PENDANT TOUT CE TEMPS, Nicolas ne chôme pas. Un peu partout, les récits affluent. Mais c’est l’histoire selon laquelle Saint Nicolas aurait ressuscité trois petits enfants tués par un boucher qui scelle son destin. Le ventre rebondi et la hotte chargé d’Action Man et autres poupées Barbie ne sont alors pas encore au programme, mais déjà Saint Nicolas est célébré en Belgique, aux Pays-Bas et dans le nord de la France comme étant le patron des enfants. La tradition de Noël commence à se mettre en place.
MALGRÉ TOUT, LES CADEAUX sont loin d’être garantis. Car si chacun peut déposer ses souliers devant sa porte accompagnés de lait, de sucre et de carottes pour la mule (la voiture neuf rennes n’était pas encore sur le marché), rien ne garantit en effet que les présents soient au bout de chemin. Si l’enfant n’est pas sage, Père Noël délègue et Père Fouettard prend le relais. Au menu : fouet, moutarde, charbon, pommes de terre et oignons. Les Autrichiens iront même plus loin en menaçant leurs chers petits d’un séjour chez les Maures qui ont alors envahi l’Espagne ou d’un plongeon dans la Mer Noire. Mais pas de souci si les règles ont été respectées, Nicolas attend gentiment avec biscuits, confiseries et petits jouets.
– "Santa Claus arrive en ville"
AU XVIème SIECLE, le Père Noël connaît un coup de mou. Les protestants affirment leur pouvoir et voient ce distributeur de cadeaux d’un mauvais oeil. Jugé trop catholique, certains veulent mettre un terme à son règne. Mais les Hollandais apprécient trop leur "Sinter Klaas". Lorsqu’ils déposent leurs valises à New Amsterdam (aujourd’hui New York), celui-ci part avec eux. Au fil des ans, la coutume s’installe, Santa Claus s'impose. Les chrétiens, face à ce nouvel engouement un peu proche de la naissance de l’Enfant sauveur, trouvent alors un compromis qui arrange à peu près tout le monde : Père Noël viendra désormais distribuer ses cadeaux le 24 décembre, en l’honneur du Cher Petit.

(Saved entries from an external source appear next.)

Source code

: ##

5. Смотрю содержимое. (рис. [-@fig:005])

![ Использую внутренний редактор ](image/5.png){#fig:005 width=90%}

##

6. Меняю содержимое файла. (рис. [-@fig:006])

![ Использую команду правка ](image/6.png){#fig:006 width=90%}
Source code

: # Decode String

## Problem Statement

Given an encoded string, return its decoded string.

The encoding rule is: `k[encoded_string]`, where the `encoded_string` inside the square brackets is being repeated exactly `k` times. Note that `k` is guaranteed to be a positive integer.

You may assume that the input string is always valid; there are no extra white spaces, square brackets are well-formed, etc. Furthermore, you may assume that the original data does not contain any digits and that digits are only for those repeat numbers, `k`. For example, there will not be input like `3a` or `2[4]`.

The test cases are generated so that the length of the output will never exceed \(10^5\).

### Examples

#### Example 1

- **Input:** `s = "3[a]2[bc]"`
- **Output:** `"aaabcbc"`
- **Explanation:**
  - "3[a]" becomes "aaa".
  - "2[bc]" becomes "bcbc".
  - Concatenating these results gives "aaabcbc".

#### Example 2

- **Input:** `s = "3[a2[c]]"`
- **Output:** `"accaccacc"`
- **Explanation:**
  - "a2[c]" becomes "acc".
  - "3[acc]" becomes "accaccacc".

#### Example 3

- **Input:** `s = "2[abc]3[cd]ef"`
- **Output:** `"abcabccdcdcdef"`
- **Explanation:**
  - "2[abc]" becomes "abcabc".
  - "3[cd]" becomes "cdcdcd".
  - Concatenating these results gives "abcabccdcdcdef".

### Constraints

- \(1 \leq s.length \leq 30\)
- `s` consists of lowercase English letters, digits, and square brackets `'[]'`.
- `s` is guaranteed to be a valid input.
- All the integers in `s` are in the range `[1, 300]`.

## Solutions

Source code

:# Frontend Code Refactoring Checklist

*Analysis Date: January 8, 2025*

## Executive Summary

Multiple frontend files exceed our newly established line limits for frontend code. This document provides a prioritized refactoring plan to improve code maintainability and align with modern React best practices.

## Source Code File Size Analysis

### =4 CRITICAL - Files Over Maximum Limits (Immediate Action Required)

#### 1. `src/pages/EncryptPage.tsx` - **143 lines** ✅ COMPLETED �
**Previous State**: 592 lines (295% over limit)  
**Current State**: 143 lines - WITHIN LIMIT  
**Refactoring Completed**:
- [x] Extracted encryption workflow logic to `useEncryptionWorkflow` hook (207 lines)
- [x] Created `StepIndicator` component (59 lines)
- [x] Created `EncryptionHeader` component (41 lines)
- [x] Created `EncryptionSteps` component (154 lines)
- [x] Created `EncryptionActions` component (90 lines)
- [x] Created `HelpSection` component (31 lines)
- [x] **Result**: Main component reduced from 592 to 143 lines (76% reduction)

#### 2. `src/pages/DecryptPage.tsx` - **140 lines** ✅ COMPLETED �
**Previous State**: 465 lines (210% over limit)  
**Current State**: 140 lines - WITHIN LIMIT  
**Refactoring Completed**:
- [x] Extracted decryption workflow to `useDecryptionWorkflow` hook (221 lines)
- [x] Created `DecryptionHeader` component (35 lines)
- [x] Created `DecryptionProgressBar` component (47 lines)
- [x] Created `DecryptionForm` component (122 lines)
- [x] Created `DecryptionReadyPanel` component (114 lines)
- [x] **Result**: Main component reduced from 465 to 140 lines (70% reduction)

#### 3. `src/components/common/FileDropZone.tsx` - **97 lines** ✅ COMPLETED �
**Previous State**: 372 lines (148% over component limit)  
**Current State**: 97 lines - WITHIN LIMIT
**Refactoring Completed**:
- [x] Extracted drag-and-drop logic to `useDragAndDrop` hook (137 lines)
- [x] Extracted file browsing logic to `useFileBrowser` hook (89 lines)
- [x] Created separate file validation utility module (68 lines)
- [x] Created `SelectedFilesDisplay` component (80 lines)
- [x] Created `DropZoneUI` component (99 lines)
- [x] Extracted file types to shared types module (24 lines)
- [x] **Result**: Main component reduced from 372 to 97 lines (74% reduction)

AUX XIXème ET XXème SIECLES, c’est relooking total pour Nicolas. La première opération a lieu en 1821. Le pasteur américain Clement Clarke Moore, le scalpel à la main, trouve que l’habit clérical et le petit âne ne sont pas assez vendeurs. À grands coups de bistouri, l’écrivain transforme le bonhomme : 30 kilos en plus, un bonnet et un attelage de rennes. Le Père Fouettard, jugé vraiment trop antipathique, disparait du tableau. Son conte "Twas the Night Before Christmas" fait un carton, le look débonnaire du monsieur est unanimement adopté.
QUARANTE ANS PLUS TARD, nouveau botox. Le caricaturiste du journal new-yorkais Harper’s Illustrated Weekly, Thomas Nast, présente un Père Noël à l’habit rouge rehaussé de fourrure blanche. Vingt ans plus tard, il le domicilie au Pôle Nord. Enfin en 1931, à la demande de la célèbre marque américaine Coca-Cola qui voyait ses ventes chuter durant la saison froide, Haddon Sunblom présente un Père Noël en pantalon rouges et blancs, l’air joyeux, le nez rougi par le froid, une bouteille de boisson gazeuse à la main. Coup de maître pour la marque et succès garanti pour Papa Noël. Rire, joie, faste et opulence ; tout y est. Près d'un siècle plus tard, la fourrure blanche sur fond de rouge vif tapisse le mois de décembre, et les kilos en plus sont toujours là.